Posted: Friday, February 4, 2022
A study conducted by Guotian Pei, MD, of Beijing Haidian Hospital, Beijing, China, and colleagues attempted to develop radiomic models for histology evaluation using CT images from patients with stage IA lung adenocarcinoma. These results demonstrated that radiomic models have the potential to predict histologic subtypes, suggesting it may serve as a noninvasive histology evaluation approach to the diagnosis and management of early lung adenocarcinoma. These findings were presented during the 2022 Annual Meeting of The Society of Thoracic Surgeons (STS).
CT images were collected from 290 patients with histologically diagnosed, stage IA lung adenocarcinoma who underwent complete resection. Tumors were defined on the InferScholar platform and labeled as minimally invasive adenocarcinoma (n = 91), invasive mucinous (n = 13) or nonmucinous (n = 163) adenocarcinoma, or precursor glandular lesions (n = 23).
A total of 1,454 features were extracted from these tumors, with 319 features retained after examining feature redundancy by Pearson correlation coefficient (< 0.8). Via principal component analysis, 40 features of varying categories were selected to create radiomic models for classification.
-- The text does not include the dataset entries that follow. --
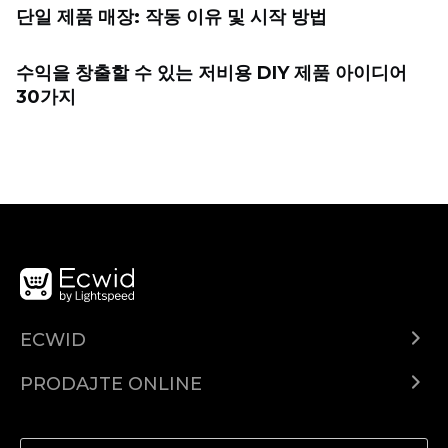
단일 제품 매장: 작동 이유 및 시작 방법
수익을 창출할 수 있는 저비용 DIY 제품 아이디어
30가지
ECWID
Centar za pomoć
PRODAJTE ONLINE
Prodaj na Instagramu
Overall, the classification accuracy on the test set was 0.817.
The areas under the curve for categorizing precursor glandular lesions, minimally invasive adenocarcinoma, invasive nonmucinous adenocarcinoma, and invasive mucinous adenocarcinoma were 0.927, 0.882, 0.874, and 0.480, respectively; sensitivity and precision for differentiating precursor glandular lesions, minimally invasive adenocarcinoma, and invasive nonmucinous adenocarcinoma were 0.600 and 0.750, 0.842 and 0.800, and 0.909 and 0.857, respectively. Although these results indicate the decent capacity of the radiomics model to evaluate histology, the assessment of invasive mucinous adenocarcinoma should still be performed to improve the accuracy of this model, according to the investigators.
Disclosure: For disclosures of the study authors, visit eventscribe.net.